▸ **Stated goal**: Copy out every line of the listing below word for word.

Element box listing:
◇ ◇ ◇ ◇ ◇
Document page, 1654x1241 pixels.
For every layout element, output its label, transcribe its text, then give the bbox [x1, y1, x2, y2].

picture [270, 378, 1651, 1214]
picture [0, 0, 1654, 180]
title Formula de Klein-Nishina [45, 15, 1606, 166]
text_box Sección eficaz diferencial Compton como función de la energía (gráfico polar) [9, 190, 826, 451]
◇ ◇ ◇ ◇ ◇
▸ **Solution below**:
Document page, 1654x1241 pixels.
For every layout element, output its label, transcribe its text, then give the bbox [x1, y1, x2, y2].

picture [270, 378, 1651, 1214]
picture [0, 0, 1654, 180]
title Formula de Klein-Nishina [45, 15, 1606, 166]
text_box Sección eficaz diferencial Compton como función de la energía (gráfico polar) [9, 190, 826, 451]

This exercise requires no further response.